Первые годы в Нью-Йорке я танцевала в балетной труппе. Потом мы с мамой открыли свой класс. Когда мама состарилась и отошла от дел, я стала вести его одна. А теперь мне помогает дочь. Отцу тоже давно пора бросать работу, но он никак не решится. А какую, собственно, работу? Я так и не знаю, чем он занимается. Они с мамой живут в маленькой квартирке в Гринвич-Виллидж. У нас семья как семья, ничего особенного, таких в Нью-Йорке сколько угодно. Если не считать того, что в детстве я жила не в Америке, а в Париже, в Десятом округе. Почти тридцать лет прошло с той поры.
Мы жили на втором этаже, а прямо под нами был склад или что-то в этом роде; вечером, ровно в семь, папа закрывал его и опускал железную штору. Там всё было как в багажном отделении на маленькой станции. Повсюду штабеля коробок и ящиков. И ещё напольные весы для крупных грузов – деления на шкале доходили до трёхсот килограммов.
Я никогда не видела, чтобы на их огромной платформе что-нибудь взвешивалось. Кроме папы. В редкие минуты, когда его компаньон месье Кастерад отлучался, он становился на весы и замирал, засунув руки в карманы, склонив голову набок и задумчиво глядя на стрелку, которая, точно помню, неизменно показывала шестьдесят семь килограммов. Иногда он звал меня:
– Давай и ты, Катрин.
И я тоже вставала на весы. Папа клал руки мне на плечи, и оба мы стояли не шевелясь. Как перед фотокамерой. Я снимала очки, папа тоже. Нам было хорошо.
Однажды месье Кастерад застал нас на весах.
– Что это вы делаете? – спросил он.
Волшебство пропало.
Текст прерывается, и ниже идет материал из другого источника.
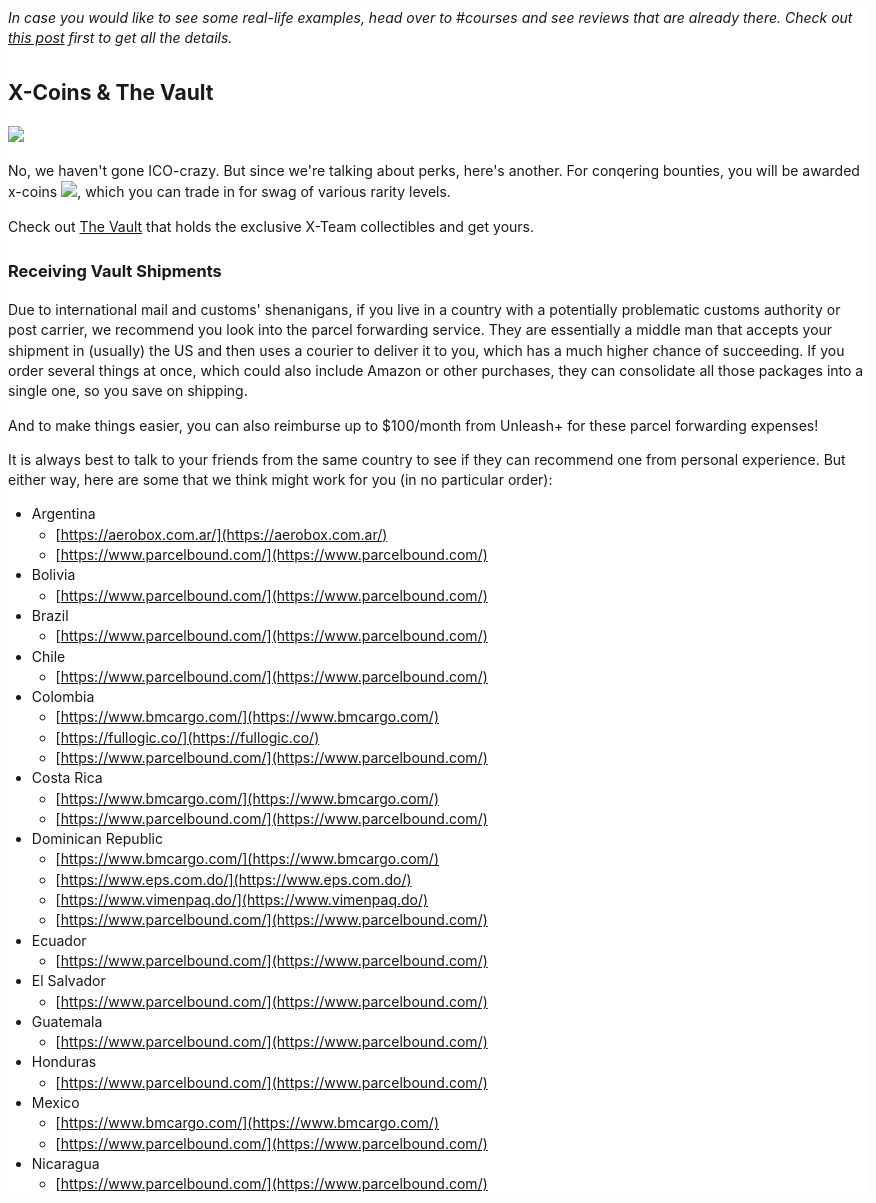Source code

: _In case you would like to see some real-life examples, head over to \#courses and see reviews that are already there. Check out_ [_this post_](https://x-team.slack.com/files/U1XDNKJ0J/F899X5KFW/Courses_Budget) _first to get all the details._

## X-Coins & The Vault

![](../../.gitbook/assets/vault.png)

No, we haven't gone ICO-crazy. But since we're talking about perks, here's another. For conqering bounties, you will be awarded x-coins ![](../.gitbook/assets/coin.png), which you can trade in for swag of various rarity levels.

Check out [The Vault](https://xhq.x-team.com/vault) that holds the exclusive X-Team collectibles and get yours.

### Receiving Vault Shipments

Due to international mail and customs' shenanigans, if you live in a country with a potentially problematic customs authority or post carrier, we recommend you look into the parcel forwarding service. They are essentially a middle man that accepts your shipment in \(usually\) the US and then uses a courier to deliver it to you, which has a much higher chance of succeeding. If you order several things at once, which could also include Amazon or other purchases, they can consolidate all those packages into a single one, so you save on shipping.

And to make things easier, you can also reimburse up to $100/month from Unleash+ for these parcel forwarding expenses!

It is always best to talk to your friends from the same country to see if they can recommend one from personal experience. But either way, here are some that we think might work for you \(in no particular order\):

* Argentina
  * [https://aerobox.com.ar/](https://aerobox.com.ar/)
  * [https://www.parcelbound.com/](https://www.parcelbound.com/)
* Bolivia
  * [https://www.parcelbound.com/](https://www.parcelbound.com/)
* Brazil
  * [https://www.parcelbound.com/](https://www.parcelbound.com/)
* Chile
  * [https://www.parcelbound.com/](https://www.parcelbound.com/)
* Colombia
  * [https://www.bmcargo.com/](https://www.bmcargo.com/)
  * [https://fullogic.co/](https://fullogic.co/)
  * [https://www.parcelbound.com/](https://www.parcelbound.com/)
* Costa Rica
  * [https://www.bmcargo.com/](https://www.bmcargo.com/)
  * [https://www.parcelbound.com/](https://www.parcelbound.com/)
* Dominican Republic
  * [https://www.bmcargo.com/](https://www.bmcargo.com/)
  * [https://www.eps.com.do/](https://www.eps.com.do/)
  * [https://www.vimenpaq.do/](https://www.vimenpaq.do/)
  * [https://www.parcelbound.com/](https://www.parcelbound.com/)
* Ecuador
  * [https://www.parcelbound.com/](https://www.parcelbound.com/)
* El Salvador
  * [https://www.parcelbound.com/](https://www.parcelbound.com/)
* Guatemala
  * [https://www.parcelbound.com/](https://www.parcelbound.com/)
* Honduras
  * [https://www.parcelbound.com/](https://www.parcelbound.com/)
* Mexico
  * [https://www.bmcargo.com/](https://www.bmcargo.com/)
  * [https://www.parcelbound.com/](https://www.parcelbound.com/)
* Nicaragua
  * [https://www.parcelbound.com/](https://www.parcelbound.com/)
Мы с папой надели очки.
– Сами видите – взвешиваемся, – ответил папа.
Кастерад досадливо отвернулся и поспешил пройти через весь склад за стеклянную перегородку, где друг напротив друга стояли два стола орехового дерева с двумя вертящимися креслами, папин и месье Кастерада.
Месье Кастерад начал работать с папой после маминого отъезда. Мама – американка. Когда ей было двадцать лет, она танцевала в балетной труппе и приехала на гастроли в Париж. Тут они и познакомились с папой. Потом поженились, и мама стала танцевать в парижских мюзик-холлах: в «Ампире», «Табарене», «Альгамбре». Я храню все программки. Но её тянуло на родину. И через несколько лет она решила вернуться в Америку. Папа обещал, что мы приедем к ней, как только он «уладит все свои дела». Так, во всяком случае, он мне сказал. И только потом я поняла, что мама уехала совсем не поэтому. Каждую неделю мы с папой получали по письму из Америки в конверте с синими и красными полосками по краям. В конце мама всегда приписывала:
«Катрин, целую тебя крепка-крепка. Скучаю.
Мама».
Мама иногда делала ошибки.
За глаза папа всегда называл своего компаньона Реймона Кастерада Занудой:
– Катрин, детка, сегодня я не смогу забрать тебя из школы. Придётся целый день работать с Занудой.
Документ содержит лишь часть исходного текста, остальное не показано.